The need for uniformity correction to correct for hue shifts in a single color-filter-array (CFA) image sensor has been recognized. Such sensors uses a regular pattern of colored dyes directly over the pixel sites in order to capture one color component per pixel. One particular pattern used in a digital still camera consists of a regular 2.times.2 pixel array of kernels. Each kernel consists of two green pixels on one diagonal, and one each of a red and blue pixel on the other diagonal. In order to reconstruct a full RGB (red, green, blue) image, processing is required to reconstruct the missing color information at each pixel site.
The sources of the non-uniformities is due to at least two mechanisms: non-uniformities in the poly-oxide sensor layer, resulting in a spatially varying spectral response, and the non-uniform application of the dyes when they are spun onto the die. The behavior of these non-uniformities is such that they are slowly varying.

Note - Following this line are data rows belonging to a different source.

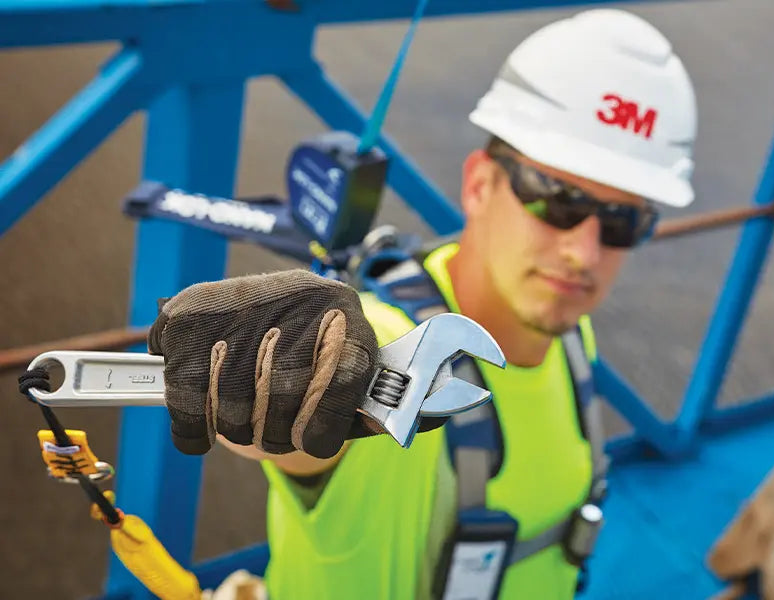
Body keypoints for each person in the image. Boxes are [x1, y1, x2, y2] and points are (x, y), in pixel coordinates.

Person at [147, 8, 698, 599]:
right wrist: (259, 354)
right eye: (556, 200)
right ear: (479, 184)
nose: (583, 253)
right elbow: (293, 416)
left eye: (622, 222)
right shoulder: (381, 348)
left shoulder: (569, 335)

It has been found that a quadratic model provides an accurate enough of a fit to the actual non-uniformity profile.
When the digital image from a CFA digital camera is transferred to a computer, all spatial and colorimetric processing is done by software on the host computer, as the application does not demand real-time processing. Included in this processing is an algorithm to correct the red and blue color planes for non-uniformities. As these corrections are performed in software by the host computer, multiplications are left in the implementation of the algorithm.
There is a need to correct spatial non-uniformities in a video rate (as opposed to still-frame) color imager, where we wish to process the color information in real-time to be able to support a live color display output. Thus, the processing needs to be performed in real-time. It is therefore essential in such an application to reduce the costs of the implementation such that they can be implemented economically in off-the-shelf components.